_About this task_: Reproduce every one of the records below verbatim, keeping each line as it stands.
====== Source material
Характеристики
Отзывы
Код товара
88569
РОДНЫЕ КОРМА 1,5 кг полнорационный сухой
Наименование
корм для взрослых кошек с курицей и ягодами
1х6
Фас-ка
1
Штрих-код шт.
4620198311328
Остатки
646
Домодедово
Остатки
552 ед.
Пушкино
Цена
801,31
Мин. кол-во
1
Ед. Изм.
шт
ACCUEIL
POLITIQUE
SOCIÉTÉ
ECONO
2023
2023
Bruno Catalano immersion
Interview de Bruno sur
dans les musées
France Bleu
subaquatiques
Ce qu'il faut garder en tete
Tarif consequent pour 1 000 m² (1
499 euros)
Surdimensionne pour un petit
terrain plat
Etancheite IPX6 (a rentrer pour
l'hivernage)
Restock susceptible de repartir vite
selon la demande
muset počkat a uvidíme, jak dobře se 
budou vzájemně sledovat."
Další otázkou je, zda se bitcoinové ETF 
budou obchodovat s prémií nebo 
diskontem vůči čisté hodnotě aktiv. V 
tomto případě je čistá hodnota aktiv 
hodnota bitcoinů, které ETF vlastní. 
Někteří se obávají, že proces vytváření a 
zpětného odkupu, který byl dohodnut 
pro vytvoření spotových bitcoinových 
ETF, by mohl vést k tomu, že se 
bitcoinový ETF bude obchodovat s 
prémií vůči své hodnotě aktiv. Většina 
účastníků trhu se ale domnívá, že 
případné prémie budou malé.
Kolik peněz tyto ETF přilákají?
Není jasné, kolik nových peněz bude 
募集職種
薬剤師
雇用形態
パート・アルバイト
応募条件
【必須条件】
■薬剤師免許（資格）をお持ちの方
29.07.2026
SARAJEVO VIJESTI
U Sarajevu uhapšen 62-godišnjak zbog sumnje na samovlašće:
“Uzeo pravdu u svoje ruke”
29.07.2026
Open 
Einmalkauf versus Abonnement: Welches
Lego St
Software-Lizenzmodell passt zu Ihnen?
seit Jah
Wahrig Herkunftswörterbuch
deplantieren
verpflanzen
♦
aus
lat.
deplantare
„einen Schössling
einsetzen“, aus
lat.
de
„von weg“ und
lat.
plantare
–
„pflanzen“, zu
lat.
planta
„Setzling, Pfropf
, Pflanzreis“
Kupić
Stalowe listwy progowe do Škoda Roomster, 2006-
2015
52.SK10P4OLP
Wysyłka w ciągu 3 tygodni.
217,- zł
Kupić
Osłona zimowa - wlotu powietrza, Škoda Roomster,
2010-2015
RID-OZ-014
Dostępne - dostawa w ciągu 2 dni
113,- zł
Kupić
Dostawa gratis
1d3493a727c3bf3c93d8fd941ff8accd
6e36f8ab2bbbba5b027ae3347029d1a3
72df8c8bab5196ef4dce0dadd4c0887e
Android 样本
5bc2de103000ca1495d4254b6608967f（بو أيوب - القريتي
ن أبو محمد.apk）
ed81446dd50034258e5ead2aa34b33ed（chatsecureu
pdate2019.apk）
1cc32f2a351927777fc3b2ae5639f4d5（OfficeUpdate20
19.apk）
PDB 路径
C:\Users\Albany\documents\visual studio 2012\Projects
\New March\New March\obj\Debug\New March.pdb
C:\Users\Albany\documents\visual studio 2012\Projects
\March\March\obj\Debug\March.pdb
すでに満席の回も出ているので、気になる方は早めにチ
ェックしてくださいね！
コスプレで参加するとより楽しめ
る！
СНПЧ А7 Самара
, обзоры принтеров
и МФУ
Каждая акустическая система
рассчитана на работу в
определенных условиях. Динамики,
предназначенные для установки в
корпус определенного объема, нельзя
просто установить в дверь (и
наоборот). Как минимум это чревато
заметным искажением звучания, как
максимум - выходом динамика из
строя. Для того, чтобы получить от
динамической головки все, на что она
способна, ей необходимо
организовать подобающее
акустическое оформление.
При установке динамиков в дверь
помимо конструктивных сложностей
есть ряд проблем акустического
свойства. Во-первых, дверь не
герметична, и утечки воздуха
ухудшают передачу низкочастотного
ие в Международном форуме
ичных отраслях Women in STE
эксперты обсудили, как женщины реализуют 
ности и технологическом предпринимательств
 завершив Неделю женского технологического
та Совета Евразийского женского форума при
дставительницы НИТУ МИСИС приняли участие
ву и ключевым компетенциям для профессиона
============
_Exercise result_:
Характеристики
Отзывы
Код товара
88569
РОДНЫЕ КОРМА 1,5 кг полнорационный сухой
Наименование
корм для взрослых кошек с курицей и ягодами
1х6
Фас-ка
1
Штрих-код шт.
4620198311328
Остатки
646
Домодедово
Остатки
552 ед.
Пушкино
Цена
801,31
Мин. кол-во
1
Ед. Изм.
шт
ACCUEIL
POLITIQUE
SOCIÉTÉ
ECONO
2023
2023
Bruno Catalano immersion
Interview de Bruno sur
dans les musées
France Bleu
subaquatiques
Ce qu'il faut garder en tete
Tarif consequent pour 1 000 m² (1
499 euros)
Surdimensionne pour un petit
terrain plat
Etancheite IPX6 (a rentrer pour
l'hivernage)
Restock susceptible de repartir vite
selon la demande
muset počkat a uvidíme, jak dobře se 
budou vzájemně sledovat."
Další otázkou je, zda se bitcoinové ETF 
budou obchodovat s prémií nebo 
diskontem vůči čisté hodnotě aktiv. V 
tomto případě je čistá hodnota aktiv 
hodnota bitcoinů, které ETF vlastní. 
Někteří se obávají, že proces vytváření a 
zpětného odkupu, který byl dohodnut 
pro vytvoření spotových bitcoinových 
ETF, by mohl vést k tomu, že se 
bitcoinový ETF bude obchodovat s 
prémií vůči své hodnotě aktiv. Většina 
účastníků trhu se ale domnívá, že 
případné prémie budou malé.
Kolik peněz tyto ETF přilákají?
Není jasné, kolik nových peněz bude 
募集職種
薬剤師
雇用形態
パート・アルバイト
応募条件
【必須条件】
■薬剤師免許（資格）をお持ちの方
29.07.2026
SARAJEVO VIJESTI
U Sarajevu uhapšen 62-godišnjak zbog sumnje na samovlašće:
“Uzeo pravdu u svoje ruke”
29.07.2026
Open 
Einmalkauf versus Abonnement: Welches
Lego St
Software-Lizenzmodell passt zu Ihnen?
seit Jah
Wahrig Herkunftswörterbuch
deplantieren
verpflanzen
♦
aus
lat.
deplantare
„einen Schössling
einsetzen“, aus
lat.
de
„von weg“ und
lat.
plantare
–
„pflanzen“, zu
lat.
planta
„Setzling, Pfropf
, Pflanzreis“
Kupić
Stalowe listwy progowe do Škoda Roomster, 2006-
2015
52.SK10P4OLP
Wysyłka w ciągu 3 tygodni.
217,- zł
Kupić
Osłona zimowa - wlotu powietrza, Škoda Roomster,
2010-2015
RID-OZ-014
Dostępne - dostawa w ciągu 2 dni
113,- zł
Kupić
Dostawa gratis
1d3493a727c3bf3c93d8fd941ff8accd
6e36f8ab2bbbba5b027ae3347029d1a3
72df8c8bab5196ef4dce0dadd4c0887e
Android 样本
5bc2de103000ca1495d4254b6608967f（بو أيوب - القريتي
ن أبو محمد.apk）
ed81446dd50034258e5ead2aa34b33ed（chatsecureu
pdate2019.apk）
1cc32f2a351927777fc3b2ae5639f4d5（OfficeUpdate20
19.apk）
PDB 路径
C:\Users\Albany\documents\visual studio 2012\Projects
\New March\New March\obj\Debug\New March.pdb
C:\Users\Albany\documents\visual studio 2012\Projects
\March\March\obj\Debug\March.pdb
すでに満席の回も出ているので、気になる方は早めにチ
ェックしてくださいね！
コスプレで参加するとより楽しめ
る！
СНПЧ А7 Самара
, обзоры принтеров
и МФУ
Каждая акустическая система
рассчитана на работу в
определенных условиях. Динамики,
предназначенные для установки в
корпус определенного объема, нельзя
просто установить в дверь (и
наоборот). Как минимум это чревато
заметным искажением звучания, как
максимум - выходом динамика из
строя. Для того, чтобы получить от
динамической головки все, на что она
способна, ей необходимо
организовать подобающее
акустическое оформление.
При установке динамиков в дверь
помимо конструктивных сложностей
есть ряд проблем акустического
свойства. Во-первых, дверь не
герметична, и утечки воздуха
ухудшают передачу низкочастотного
ие в Международном форуме
ичных отраслях Women in STE
эксперты обсудили, как женщины реализуют 
ности и технологическом предпринимательств
 завершив Неделю женского технологического
та Совета Евразийского женского форума при
дставительницы НИТУ МИСИС приняли участие
ву и ключевым компетенциям для профессиона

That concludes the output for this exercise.